Sunday 25 November 2007

1963: an enduring mystery

1963: President Kennedy is assassinated as his motorcade passes through Dealey Plaza in downtown Dallas. Texas Gov. John Connally, riding in the same car as Kennedy, is seriously wounded. The Warren Commission, set up by order of President Johnson to investigate the assassination, concluded that Kennedy was killed by a lone gunman, Lee Harvey Oswald, firing from the sixth floor of the Texas School Book Depository. Although the report was widely accepted at first, skepticism grew as more information concerning possible conspiracies leaked out. Oswald denied having anything to do with the shooting at all, let alone being part of any conspiracy, but he was killed -- and silenced -- two days after the assassination while in the custody of Dallas police. That, coupled with the FBI's miserable handling of the initial investigation, did nothing to quell the suspicions of those who believed Kennedy's assassination was the work of (pick one, or more than one): the CIA, Johnson, the mob, Fidel Castro, the anti-Castro Cubans, J. Edgar Hoover. Whether the shooter was acting alone or as part of a bigger conspiracy may never be known. Most of the available evidence, such as the Warren Commission Report, is inconclusive. But the other big assertion -- that Oswald (or whoever the Book Depository gunman was) had help from shooters on the ground -- has never been adequately supported by hard evidence, either. The so-called "grassy knoll" theory maintains that there was one, and possibly two, gunmen at ground level in Dealey Plaza.

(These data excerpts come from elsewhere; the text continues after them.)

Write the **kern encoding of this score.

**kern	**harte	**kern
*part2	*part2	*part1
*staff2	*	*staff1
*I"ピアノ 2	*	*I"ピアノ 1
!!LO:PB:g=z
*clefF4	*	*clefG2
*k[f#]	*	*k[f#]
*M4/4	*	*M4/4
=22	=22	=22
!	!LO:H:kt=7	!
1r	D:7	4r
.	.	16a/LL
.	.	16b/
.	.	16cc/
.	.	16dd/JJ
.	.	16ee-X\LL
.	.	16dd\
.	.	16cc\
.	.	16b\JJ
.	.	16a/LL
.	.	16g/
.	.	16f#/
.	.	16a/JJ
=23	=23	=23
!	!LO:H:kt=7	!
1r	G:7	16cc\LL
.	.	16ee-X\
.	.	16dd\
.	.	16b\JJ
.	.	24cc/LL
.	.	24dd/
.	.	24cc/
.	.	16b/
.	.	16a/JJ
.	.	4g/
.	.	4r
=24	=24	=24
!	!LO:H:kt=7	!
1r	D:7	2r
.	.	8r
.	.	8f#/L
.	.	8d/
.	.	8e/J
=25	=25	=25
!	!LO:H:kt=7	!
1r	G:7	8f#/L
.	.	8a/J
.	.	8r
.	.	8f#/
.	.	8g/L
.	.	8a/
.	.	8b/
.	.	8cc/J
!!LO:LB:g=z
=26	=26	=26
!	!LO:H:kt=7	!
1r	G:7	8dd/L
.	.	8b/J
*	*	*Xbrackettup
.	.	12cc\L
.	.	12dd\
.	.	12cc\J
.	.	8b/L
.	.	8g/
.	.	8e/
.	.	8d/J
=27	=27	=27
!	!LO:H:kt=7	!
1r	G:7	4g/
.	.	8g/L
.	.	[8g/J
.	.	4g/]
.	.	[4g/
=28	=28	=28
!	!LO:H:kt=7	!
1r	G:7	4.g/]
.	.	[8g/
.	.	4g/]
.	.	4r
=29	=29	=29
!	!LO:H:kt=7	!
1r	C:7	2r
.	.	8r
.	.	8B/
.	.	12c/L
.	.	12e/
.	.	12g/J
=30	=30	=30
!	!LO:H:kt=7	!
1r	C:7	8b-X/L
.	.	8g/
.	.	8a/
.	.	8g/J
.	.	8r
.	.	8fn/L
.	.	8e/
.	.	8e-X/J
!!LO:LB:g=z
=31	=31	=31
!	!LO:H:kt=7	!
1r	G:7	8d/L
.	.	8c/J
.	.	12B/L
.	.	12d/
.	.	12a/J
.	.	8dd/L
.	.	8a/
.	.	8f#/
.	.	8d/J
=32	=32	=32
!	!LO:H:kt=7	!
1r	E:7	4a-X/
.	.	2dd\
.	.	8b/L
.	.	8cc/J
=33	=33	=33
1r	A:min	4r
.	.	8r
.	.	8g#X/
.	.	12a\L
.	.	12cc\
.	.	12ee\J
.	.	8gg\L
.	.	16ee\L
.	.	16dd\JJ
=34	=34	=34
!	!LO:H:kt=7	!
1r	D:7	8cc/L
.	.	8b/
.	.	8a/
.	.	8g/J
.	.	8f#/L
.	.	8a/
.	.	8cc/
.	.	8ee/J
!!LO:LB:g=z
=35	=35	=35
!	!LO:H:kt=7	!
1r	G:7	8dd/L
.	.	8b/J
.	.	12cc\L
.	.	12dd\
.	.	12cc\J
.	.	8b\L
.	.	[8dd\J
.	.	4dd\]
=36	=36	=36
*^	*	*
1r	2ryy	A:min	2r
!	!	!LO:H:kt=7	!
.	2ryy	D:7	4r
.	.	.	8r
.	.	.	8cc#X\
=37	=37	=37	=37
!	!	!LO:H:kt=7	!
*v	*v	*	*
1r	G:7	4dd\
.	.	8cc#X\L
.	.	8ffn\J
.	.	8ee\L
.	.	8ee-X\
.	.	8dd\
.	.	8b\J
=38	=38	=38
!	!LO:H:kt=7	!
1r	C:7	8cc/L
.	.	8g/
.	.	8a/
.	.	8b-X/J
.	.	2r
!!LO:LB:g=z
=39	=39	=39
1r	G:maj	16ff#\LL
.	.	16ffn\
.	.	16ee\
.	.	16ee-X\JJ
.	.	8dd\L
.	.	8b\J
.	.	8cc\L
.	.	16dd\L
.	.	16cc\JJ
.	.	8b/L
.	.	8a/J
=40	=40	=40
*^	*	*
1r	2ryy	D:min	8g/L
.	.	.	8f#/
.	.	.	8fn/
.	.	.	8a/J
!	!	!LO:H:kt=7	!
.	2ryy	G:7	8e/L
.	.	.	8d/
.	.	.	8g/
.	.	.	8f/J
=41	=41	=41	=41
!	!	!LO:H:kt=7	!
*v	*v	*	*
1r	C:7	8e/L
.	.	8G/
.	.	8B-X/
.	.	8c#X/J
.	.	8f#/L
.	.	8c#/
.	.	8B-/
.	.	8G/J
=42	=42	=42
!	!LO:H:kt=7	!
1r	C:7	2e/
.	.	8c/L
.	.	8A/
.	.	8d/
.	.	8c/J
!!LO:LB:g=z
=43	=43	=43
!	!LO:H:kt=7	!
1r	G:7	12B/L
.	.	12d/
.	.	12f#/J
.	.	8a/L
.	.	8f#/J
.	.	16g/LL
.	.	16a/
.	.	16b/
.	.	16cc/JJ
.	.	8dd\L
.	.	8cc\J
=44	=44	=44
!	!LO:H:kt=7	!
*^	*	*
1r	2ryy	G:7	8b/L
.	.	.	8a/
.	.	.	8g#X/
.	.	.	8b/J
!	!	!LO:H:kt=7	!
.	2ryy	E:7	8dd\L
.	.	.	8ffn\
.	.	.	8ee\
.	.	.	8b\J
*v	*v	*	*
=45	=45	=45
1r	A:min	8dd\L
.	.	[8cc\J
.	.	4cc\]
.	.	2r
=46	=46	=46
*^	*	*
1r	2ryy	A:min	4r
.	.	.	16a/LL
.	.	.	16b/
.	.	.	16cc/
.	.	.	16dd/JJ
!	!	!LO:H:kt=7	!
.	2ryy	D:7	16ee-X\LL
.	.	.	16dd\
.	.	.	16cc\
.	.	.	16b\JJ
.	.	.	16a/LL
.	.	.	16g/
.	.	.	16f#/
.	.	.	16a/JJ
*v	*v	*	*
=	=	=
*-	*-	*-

A number of eyewitnesses claimed to have heard gunfire coming from the grassy knoll, but nobody actually saw a gunman and no shells were ever recovered. The Warren Report, basing its findings on the autopsy and forensics reports, concluded that two bullets struck Kennedy. They came from the same weapon, a bolt-action Mannlicher-Carcano military rifle of Italian manufacture that was later recovered at the Book Depository. Three shots were fired, all from above and behind the target.